Grace Owens, as of February 1st, 1971, owned several interests in oil and gas leases in Coffey County, Kansas. On that date, Owens executed a written instrument to International Tours, Inc., defendant, stating: “Assignment of Interest in Oil and Gas Leases” recorded in Coffey County on February 16th, 1971. The first paragraph of the assignment specifically described seven oil and gas leases for assignment to the defendant. The second paragraph of the assignment conveyed all interest in oil and gas leases in Coffey County to the defendant, “whether or not specifically enumerated above”. However, Owens owned interest in an oil and gas lease located in Kufahl, which is not in Coffey County. The assignment to Tours did not include a specific designation of the ownership of the Kufahl interest in the first paragraph, but the second paragraph provided that all interest in oil and gas leases were assigned to the defendant whether or not they were specifically enumerated. Owens later assigned the Kufahl lease to J.R. Burris on January 30th, 1975. Burris personally checked the register of deeds and secured an abstract of the title to the real estate in question. Neither of which reflected the prior assignment to Tours. Accordingly, a controversy arose between International Tours and Burris regarding ownership of the Kufahl lease. Tours contends that the initial assignment from Owens conveyed them the interest in the Kufahl lease, regardless of the vague description, and that recording of the assignment gave Burris constructive notice of their ownership. Burris, however, asserts that the general description in the assignment failed to transfer the Kufahl lease to Tours because it failed to state the specific names of the parties, the date of the lease, any legal description, and the recording data. Thus, he was not given constructive notice and the later assignment therefore lawfully conveyed the interest to him.

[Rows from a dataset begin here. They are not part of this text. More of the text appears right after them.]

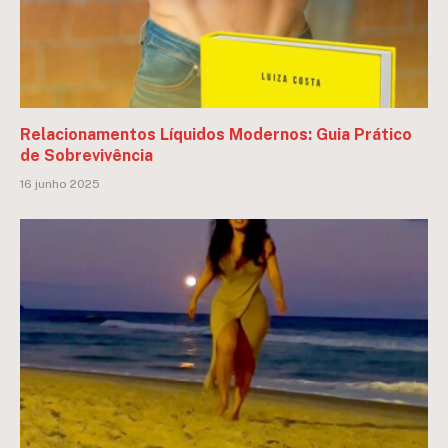
Relacionamentos Líquidos Modernos: Guia Prático
de Sobrevivência
16 junho 2025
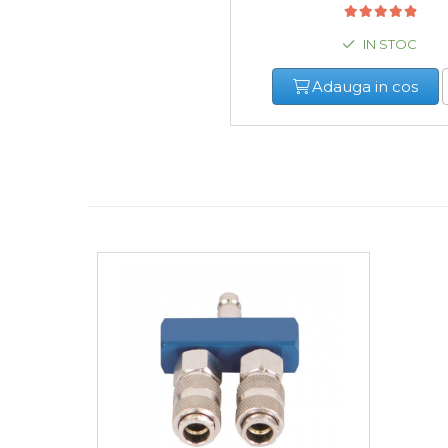
Cheie & Adaptor
Dinamometric
IN STOC
Carucior Scule
Echipamente de Siguranta
Adauga in cos
Auto
Stetoscop Auto
Tester Compresie Auto
Truse reparatii anvelope
Dispozitiv Aerisire &
Schimbare Lichid Frana
Chingi Auto & Coarde
Elastice
Intretinere & Cosmetica
auto
Scule pentru coloana de
esapament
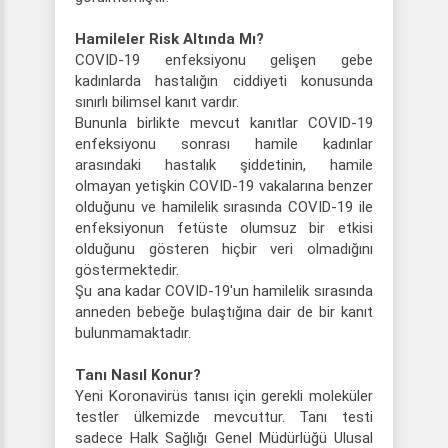
Hamileler Risk Altında Mı?
COVID-19 enfeksiyonu gelişen gebe
kadınlarda hastalığın ciddiyeti konusunda
sınırlı bilimsel kanıt vardır.
Bununla birlikte mevcut kanıtlar COVID-19
enfeksiyonu sonrası hamile kadınlar
arasındaki hastalık şiddetinin, hamile
olmayan yetişkin COVID-19 vakalarına benzer
olduğunu ve hamilelik sırasında COVID-19 ile
enfeksiyonun fetüste olumsuz bir etkisi
olduğunu gösteren hiçbir veri olmadığını
göstermektedir.
Şu ana kadar COVID-19'un hamilelik sırasında
anneden bebeğe bulaştığına dair de bir kanıt
bulunmamaktadır.
Tanı Nasıl Konur?
Yeni Koronavirüs tanısı için gerekli moleküler
testler ülkemizde mevcuttur. Tanı testi
sadece Halk Sağlığı Genel Müdürlüğü Ulusal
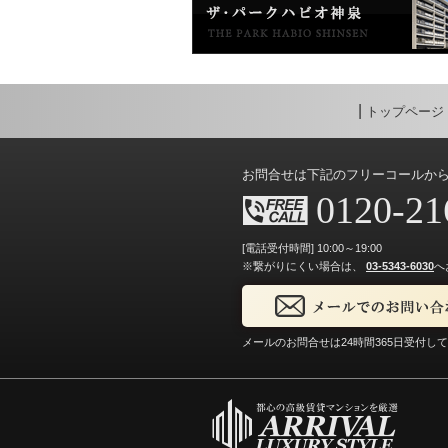
トップページ
お問合せは下記のフリーコールか
0120-21
[電話受付時間] 10:00～19:00
※繋がりにくい場合は、
03-5343-6030
へ
メールのお問合せは24時間365日受付し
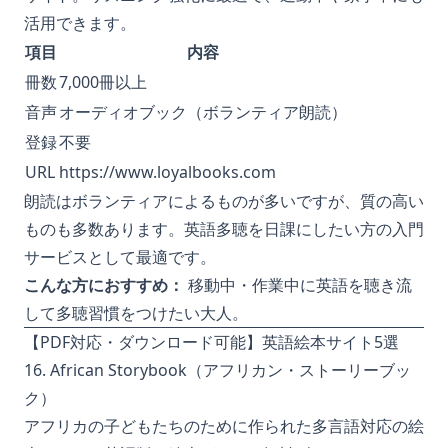
活用できます。
項目
内容
冊数
7,000冊以上
音声
オーディオブック（ボランティア朗読）
登録
不要
URL
https://www.loyalbooks.com
朗読はボランティアによるものが多いですが、質の高い
ものも多数あります。英語多聴を日課にしたい方の入門
サービスとして最適です。
こんな方におすすめ：
移動中・作業中に英語を聴き流
して多聴習慣をつけたい大人。
【PDF対応・ダウンロード可能】英語絵本サイト5選
16. African Storybook（アフリカン・ストーリーブッ
ク）
アフリカの子どもたちのために作られた多言語対応の絵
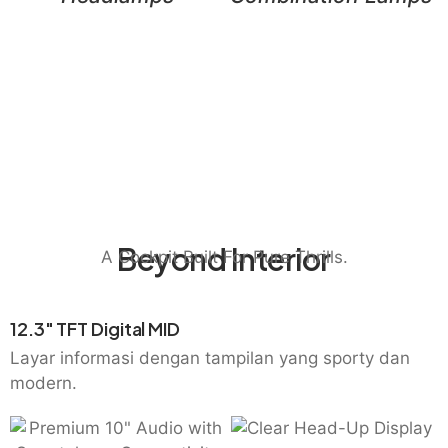
Beyond Interior
A Cockpit Built For Pure Thrills.
12.3" TFT Digital MID
Layar informasi dengan tampilan yang sporty dan
modern.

The district court held in favor of Burris due to the inadequate description in the initial assignment to Tours. On appeal, the Court of Appeals held that the description in the initial assignment to Tours was indeed legally sufficient to transfer them the Kufahl interest and give constructive notice to Burris after it was recorded. Burris appeals the decision.
The issue is whether the recording of an instrument of conveyance which uses a “Mother Hubbard” clause to describe the property conveyed, constitutes constructive notice to a subsequent purchaser.
A subsequent purchaser prevails over the original party to an assignment if they had no actual knowledge or constructive notice of the prior assignment due to an inadequate legal definition of the interests being conveyed.
First off, the court notes their agreement with the Court of Appeals that the original assignment to Tours represented a valid transfer of the Owens interest in the Kufahl lease as between the parties to that instrument. They also agreed that a single instrument, containing specific descriptions of property and lawfully executed, could convey separate tracts of land. Additionally, they agreed that the recording of an assignment in the recorder of deeds office in the specific county, in which the property is located, would give any subsequent purchasers, like Burris, actual notice and knowledge of the owner of the property in question. However, Kansas enacted statutes that obligate the names of both grantors and grantees to be included with respect to particular properties in an index. If Owens included the specific names of the parties and descriptions of the specifically conveyed properties in the original assignment to Tours, the information would have been recorded in the index. In fact, the recorder’s office could not appropriately record anything regarding the assignment of the Kufahl interest due to the inadequate description of the original assignment. The duty of recording such information in the general index is the duty of the register, but they failed to appropriately exercise their duty here due to the lack of an adequate description in the assignment. Likewise, Burris and any other subsequent purchasers could not feasibly acquire actual or constructive notice of the assignment to Tours, which explains why Burris failed to see any information regarding the conveyance when he investigated prior to leasing the Kufahl interest from Owens. Although Kansas courts typically hold in favor of “Mother Hubbard” clauses, the one in question failed to give an appropriate or sufficient description of the parties, property, or even the date of the assignment. Therefore, it failed to give sufficient notice to any other party except the original two parties of the assignment.
The Supreme Court of Kansas reversed the decision of the Court of Appeals and declared that the subsequent assignment of the Kufahl lease to Burris trumped the original assignment to International Tours, Inc. because of the inadequate description of the conveyed property in the original assignment. In my opinion, the court reached the correct decision. If they upheld such an ambiguous and vague description of conveyed property, lessors would be widely exposed to litigation regarding similar instances and rightful subsequent purchasers of property would be deprived of what lawfully belongs to them.